(Hardware design source files)
= Beginning of Section =

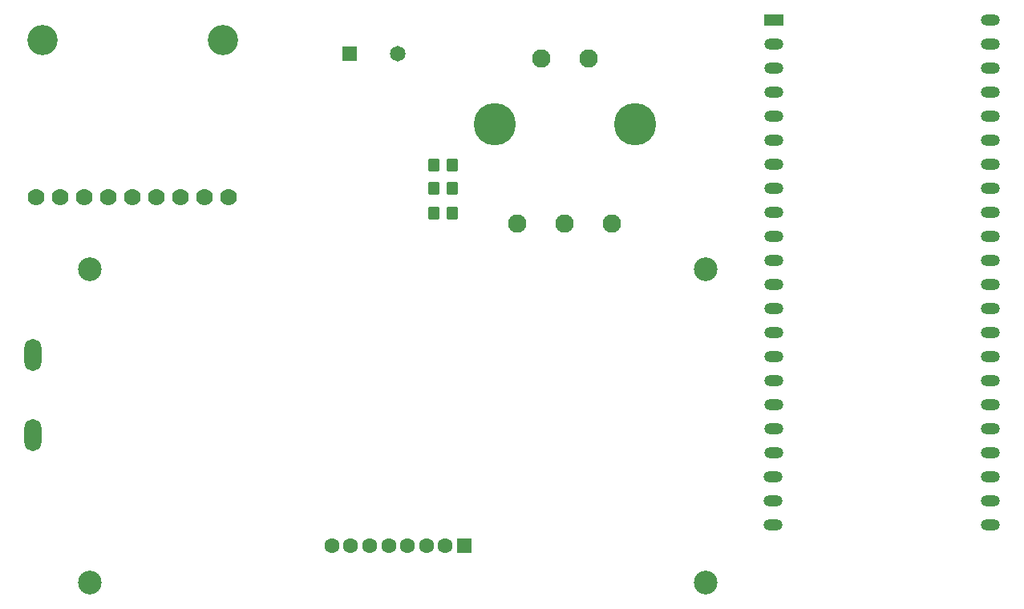
<source format=gbr>
%TF.GenerationSoftware,KiCad,Pcbnew,9.0.0*%
%TF.CreationDate,2025-04-12T20:32:53-04:00*%
%TF.ProjectId,phoenix_v1,70686f65-6e69-4785-9f76-312e6b696361,v2*%
%TF.SameCoordinates,Original*%
%TF.FileFunction,Soldermask,Bot*%
%TF.FilePolarity,Negative*%
%FSLAX46Y46*%
G04 Gerber Fmt 4.6, Leading zero omitted, Abs format (unit mm)*
G04 Created by KiCad (PCBNEW 9.0.0) date 2025-04-12 20:32:53*
%MOMM*%
%LPD*%
G01*
G04 APERTURE LIST*
G04 Aperture macros list*
%AMRoundRect*
0 Rectangle with rounded corners*
0 $1 Rounding radius*
0 $2 $3 $4 $5 $6 $7 $8 $9 X,Y pos of 4 corners*
0 Add a 4 corners polygon primitive as box body*
4,1,4,$2,$3,$4,$5,$6,$7,$8,$9,$2,$3,0*
0 Add four circle primitives for the rounded corners*
1,1,$1+$1,$2,$3*
1,1,$1+$1,$4,$5*
1,1,$1+$1,$6,$7*
1,1,$1+$1,$8,$9*
0 Add four rect primitives between the rounded corners*
20,1,$1+$1,$2,$3,$4,$5,0*
20,1,$1+$1,$4,$5,$6,$7,0*
20,1,$1+$1,$6,$7,$8,$9,0*
20,1,$1+$1,$8,$9,$2,$3,0*%
G04 Aperture macros list end*
%ADD10RoundRect,0.250000X0.350000X0.450000X-0.350000X0.450000X-0.350000X-0.450000X0.350000X-0.450000X0*%
%ADD11C,1.778000*%
%ADD12C,3.200000*%
%ADD13R,1.650000X1.650000*%
%ADD14C,1.650000*%
%ADD15C,2.500000*%
%ADD16R,1.600000X1.600000*%
%ADD17C,1.600000*%
%ADD18O,1.800000X3.400000*%
%ADD19R,2.000000X1.200000*%
%ADD20O,2.000000X1.200000*%
%ADD21C,1.950000*%
%ADD22C,4.460000*%
G04 APERTURE END LIST*
D10*
%TO.C,R3*%
X131262578Y-80331471D03*
X129262578Y-80331471D03*
%TD*%
%TO.C,R1*%
X129250000Y-75250000D03*
X131250000Y-75250000D03*
%TD*%
%TO.C,R2*%
X129246885Y-77714021D03*
X131246885Y-77714021D03*
%TD*%
D11*
%TO.C,J2*%
X107610000Y-78668000D03*
X105070000Y-78668000D03*
X102530000Y-78668000D03*
X99990000Y-78668000D03*
X97450000Y-78668000D03*
X94910000Y-78668000D03*
X92370000Y-78668000D03*
X89830000Y-78668000D03*
X87290000Y-78668000D03*
D12*
X87925000Y-62031000D03*
X106975000Y-62031000D03*
%TD*%
D13*
%TO.C,J1*%
X120420000Y-63500000D03*
D14*
X125500000Y-63500000D03*
%TD*%
D15*
%TO.C,U2*%
X93000000Y-86300000D03*
X93000000Y-119400000D03*
X158000000Y-86300000D03*
X158000000Y-119400000D03*
D16*
X132500000Y-115500000D03*
D17*
X130500000Y-115500000D03*
X128500000Y-115500000D03*
X126500000Y-115500000D03*
X124500000Y-115500000D03*
X122500000Y-115500000D03*
X120500000Y-115500000D03*
X118500000Y-115500000D03*
D18*
X86950000Y-103850000D03*
X86950000Y-95350000D03*
%TD*%
D19*
%TO.C,U1*%
X165140000Y-59920000D03*
D20*
X165140000Y-62460000D03*
X165140000Y-65000000D03*
X165140000Y-67540000D03*
X165140000Y-70080000D03*
X165140000Y-72620000D03*
X165140000Y-75160000D03*
X165140000Y-77700000D03*
X165140000Y-80240000D03*
X165140000Y-82780000D03*
X165140000Y-85320000D03*
X165140000Y-87860000D03*
X165140000Y-90400000D03*
X165140000Y-92940000D03*
X165140000Y-95480000D03*
X165140000Y-98020000D03*
X165140000Y-100560000D03*
X165140000Y-103100000D03*
X165140000Y-105640000D03*
X165136320Y-108177280D03*
X165136320Y-110717280D03*
X165136320Y-113257280D03*
X188000000Y-113260000D03*
X188000000Y-110720000D03*
X188000000Y-108180000D03*
X188000000Y-105640000D03*
X188000000Y-103100000D03*
X188000000Y-100560000D03*
X188000000Y-98020000D03*
X188000000Y-95480000D03*
X188000000Y-92940000D03*
X188000000Y-90400000D03*
X188000000Y-87860000D03*
X188000000Y-85320000D03*
X188000000Y-82780000D03*
X188000000Y-80240000D03*
X188000000Y-77700000D03*
X188000000Y-75160000D03*
X188000000Y-72620000D03*
X188000000Y-70080000D03*
X188000000Y-67540000D03*
X188000000Y-65000000D03*
X188000000Y-62460000D03*
X188000000Y-59920000D03*
%TD*%
D21*
%TO.C,SW1*%
X138100000Y-81500000D03*
X143100000Y-81500000D03*
X148100000Y-81500000D03*
D22*
X135700000Y-71000000D03*
X150500000Y-71000000D03*
D21*
X140600000Y-64000000D03*
X145600000Y-64000000D03*
%TD*%
M02*

</source>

= End of Section =

**What you are asked to do**:
Only the lines from the one with "X135700000Y-71000000D03*" through the final line above should be repeated, each exactly as written.

**Answer to the problem**:
X135700000Y-71000000D03*
X150500000Y-71000000D03*
D21*
X140600000Y-64000000D03*
X145600000Y-64000000D03*
%TD*%
M02*

</source>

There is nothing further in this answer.